Le elezioni parlamentari, necessarie per il superamento della crisi politica, non si sa ancora quando si terranno. Negli ultimi giorni il braccio di ferro tra il governo, rappresentato dal partito conservatore VMRO e dal suo leader Nikola Gruevski, e l’opposizione, il partito socialdemocratico SDSM guidato da Zoran Zaev e attualmente in piazza a manifestare, si era fatto sempre più forte. La data delle elezioni anticipate è il tema principale della disputa tra i due maggiori partiti macedoni. La necessità del rinvio delle elezioni risiede nel fatto che non vengono garantiti alcuni standard per la regolarità delle elezioni, come i registri elettorali esplicitamente falsificati e la libertà d’informazione che non viene garantita.
Il parlamento, pertanto, ha votato favorevolmente alla proposta di rinviare l’elezione del 5 giugno, e precedentemente prevista per il 24 aprile: 96 parlamentari di 123 hanno infatti ritenuto necessario che la consultazione elettorale venisse ulteriormente posticipata.
Un paese spaccato in due
La crisi politica ha creato una frattura in seno alla Macedonia che deve essere ancora rimarginata. Mentre la VMRO continua la sua campagna elettorale in vista delle elezioni, la SDSM è scesa in piazza insieme a numerose associazioni, partiti e singoli cittadini stanchi della situazione politica del loro paese.
Nessuno dei due partiti è intenzionato a fare alcun passo indietro ma, nonostante si avverta la necessità di una riconciliazione per non aggravare ulteriormente la situazione, le prospettive non sembrano delle più rosee. La VMRO ha infatti continuato a condurre la sua campagna elettorale senza pensare a un eventuale nuovo rinvio delle elezioni anticipate, giacché queste erano previste per il 24 aprile secondo quanto statuito dall’accordo di Pržino.
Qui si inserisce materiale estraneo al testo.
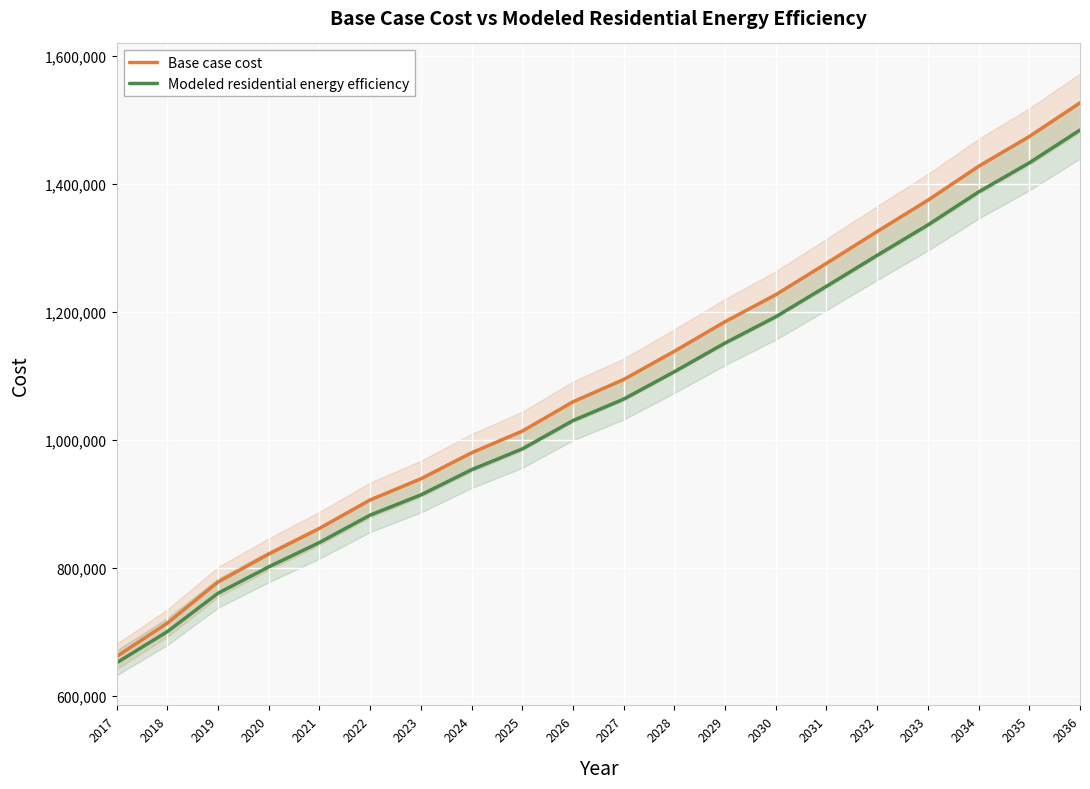

How many lines are shown in the chart?

2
Ma lo scioglimento del parlamento, un passo obbligatorio per tenere nuove consultazioni elettorali, è stato dichiarato illegittimo dalla corte costituzionale.
Nel frattempo, per le strade continua a imperversare la “rivoluzione colorata”, così chiamata dagli attivisti dopo che sostenitori governativi tacciavano i manifestanti di “essere al soldo di Soros“. Le proteste sono tuttavia scaturite dopo la decisione del presidente Ivanov di concedere la grazia ai politici e ai loro collaboratori indagati per brogli elettorali da una procura speciale istituita per far luce sulle trascrizioni delle intercettazioni pubblicate da Zaev e che avevano compromesso la VMRO.
Elezioni legittime?
Le elezioni non sarebbero state comunque legittime. Anche senza la decisione della corte costituzionale, l’Unione Europea non avrebbe mai riconosciuto i risultati usciti da elezioni dove vi era solo un partito a partecipare. Nonostante Gruevski avesse obbiettato che alle elezioni avrebbe partecipato una “coalizione formata da 20 partiti”, questo non è un esempio di pluralismo, compromettendo inevitabilmente lo stato di diritto del paese. La possibilità che il paese venga isolato o addirittura posto sotto sanzioni – rivolte esclusivamente contro i leader politici – non è da escludere e qualora non vi siano degli sviluppi positivi per la risoluzione della crisi l’UE potrebbe decidere di usare le maniere forti.
Cosa fa l’Europa?
L’Europa sta avendo certamente un ruolo di primo piano, giacché la Macedonia ha ottenuto lo status di paese candidato all’adesione nel 2005. I risultati ottenuti non sembrano però andare nella direzione sperata, nonostante l’impegno di figure come il commissario europeo all’allargamento Johannes Hahn, l’ambasciatore europeo in Macedonia Aivo Orav e il mediatore europeo Peter Vanhoutte.